Today, I committed to an International Distance Triathlon this weekend.  (.9 mile swim, 24.8 mile bike, 6.2 mile run)  I also completed a short workout through which I am able to predict my pace for the event.  This will help me judge my effort I will use complete the course.  Notice I said complete not race.

My predictions 24min swim, 1h15m bike, 45min run for a 2h25m finish.  

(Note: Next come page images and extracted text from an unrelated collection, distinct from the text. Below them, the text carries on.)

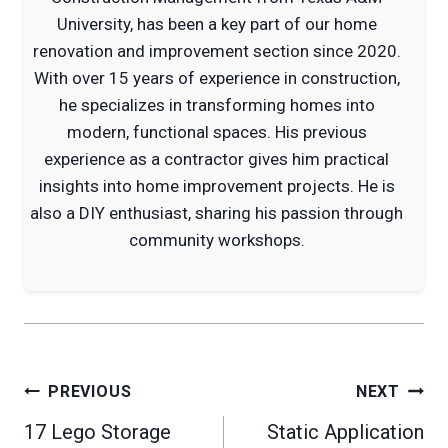
University, has been a key part of our home
renovation and improvement section since 2020.
With over 15 years of experience in construction,
he specializes in transforming homes into
modern, functional spaces. His previous
experience as a contractor gives him practical
insights into home improvement projects. He is
also a DIY enthusiast, sharing his passion through
community workshops.
Post
PREVIOUS
NEXT
navigation
17 Lego Storage
Static Application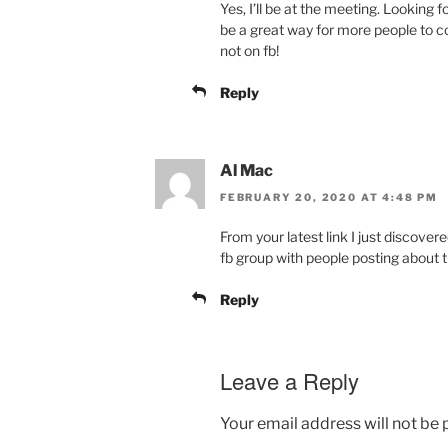
Yes, I’ll be at the meeting. Looking 
be a great way for more people to 
not on fb!
Reply
Al Mac
FEBRUARY 20, 2020 AT 4:48 PM
From your latest link I just discov
fb group with people posting about 
Reply
Leave a Reply
Your email address will not be 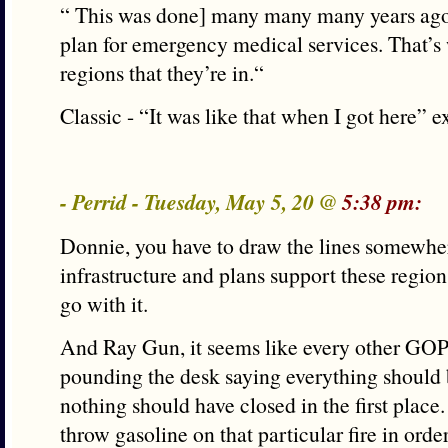
“ This was done] many many many years ago
plan for emergency medical services. That’s 
regions that they’re in.“
Classic - “It was like that when I got here” e
- Perrid - Tuesday, May 5, 20 @
5:38 pm:
Donnie, you have to draw the lines somewhere
infrastructure and plans support these region
go with it.
And Ray Gun, it seems like every other GOPer
pounding the desk saying everything should
nothing should have closed in the first place
throw gasoline on that particular fire in ord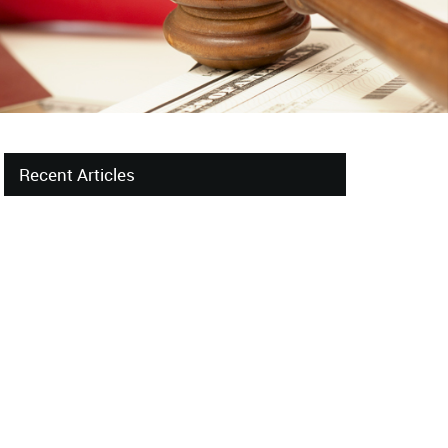
Recent Articles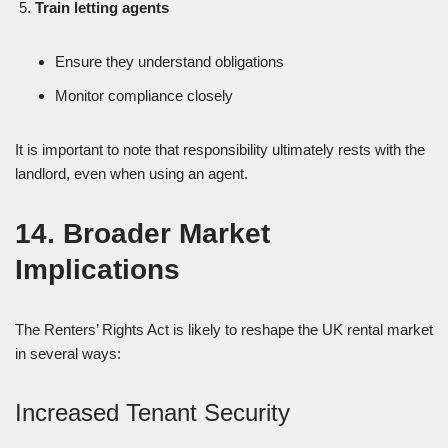
Train letting agents
Ensure they understand obligations
Monitor compliance closely
It is important to note that responsibility ultimately rests with the
landlord, even when using an agent.
14. Broader Market
Implications
The Renters’ Rights Act is likely to reshape the UK rental market
in several ways:
Increased Tenant Security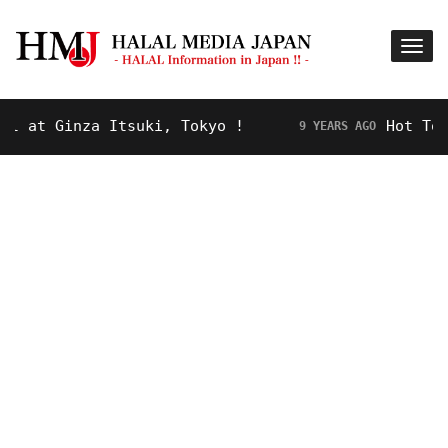
at Ginza Itsuki, Tokyo !
Hot Topic!
9 YEARS AGO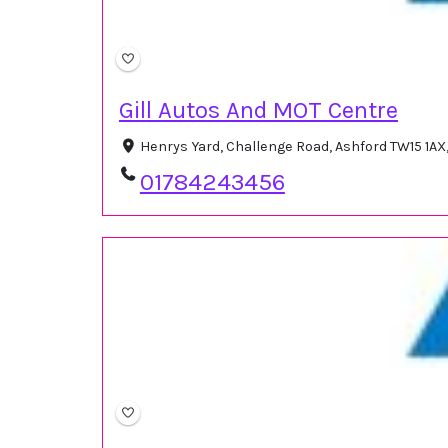
Gill Autos And MOT Centre
Henrys Yard, Challenge Road, Ashford TW15 1A
01784243456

Just for fun... if we do some simple math and multiply this time by 4 (roughly the Ironman distance) we get a product of 9 hours 40 mins.

Tuesday, May 3, 2011

Strength Is Relative

So many things could be said about this .... I will encourage you to watch and develop your own strength routine.

Wednesday, April 13, 2011

Emotions when racing

Tim kindly allowed me to contribute to his blog... a different perspective... Thanks Tim, hopefully you won't regret it!! I felt compelled to write today because I was recently asked for some advice on how to handle intense emotional reactions on the golf course. If you've ever played golf, I am sure you are familiar with the roller-coaster of experiences that sometimes come from this frustrating, yet addictive game. I thought about the uniqueness of golf and how important it is to keep your anxiety in check when playing: anger, frustration, even over-confidence can wreak havoc on your attentional focus. Endurance athletes don't require the same level of precise skill in order to execute their "game plan" however, the emotions that you experience out on the race course have similar impact in terms of derailing your focus. I advised my friend to choose his emotional state PRIOR to stepping onto the golf course. In other words, he should decide exactly how much anxiety he would allow himself to feel and give himself a narrow window. Confidence comes from being calm and quietly attentive (that is borrowed from Mark Allen) not from being ego-driven. If you watch the best of the best athletes, you will often see that their emotional profile is very narrow. They do not stray far from their optimal level of arousal. The amount of anxiety that you are able to handle is totally unique to you. Performing well is a matter of actively choosing the level of emotion (which goes hand in hand with anxiety) that you will maintain. If this means writing notes on the back of your hand to remind yourself of how you WANT to feel, do it! I have often considered some type of tattoo on my wrist as a reminder but that might be going a bit far.

Friday, March 18, 2011

Tim Key goes transatlantic

Hello from JL, based in Great Britain, Tim trained me for my first IM in 2003. Sadly I did not compete again until 2009 but I've been back at it for a couple or years now and Tim is looking after me in the lead up to challenge Roth later this year. I am looking forward to blogging with you all over the coming months.

Metamorphoses of Two Athletes

I can write the same workout for two athletes.

I can do nothing to improve the athletes at equal rates. Rate of improvement depends on the individuals athletic history and ability to recover. In fact, workouts which are above an individuals ability will make them progress slower due to time needed for adaptation.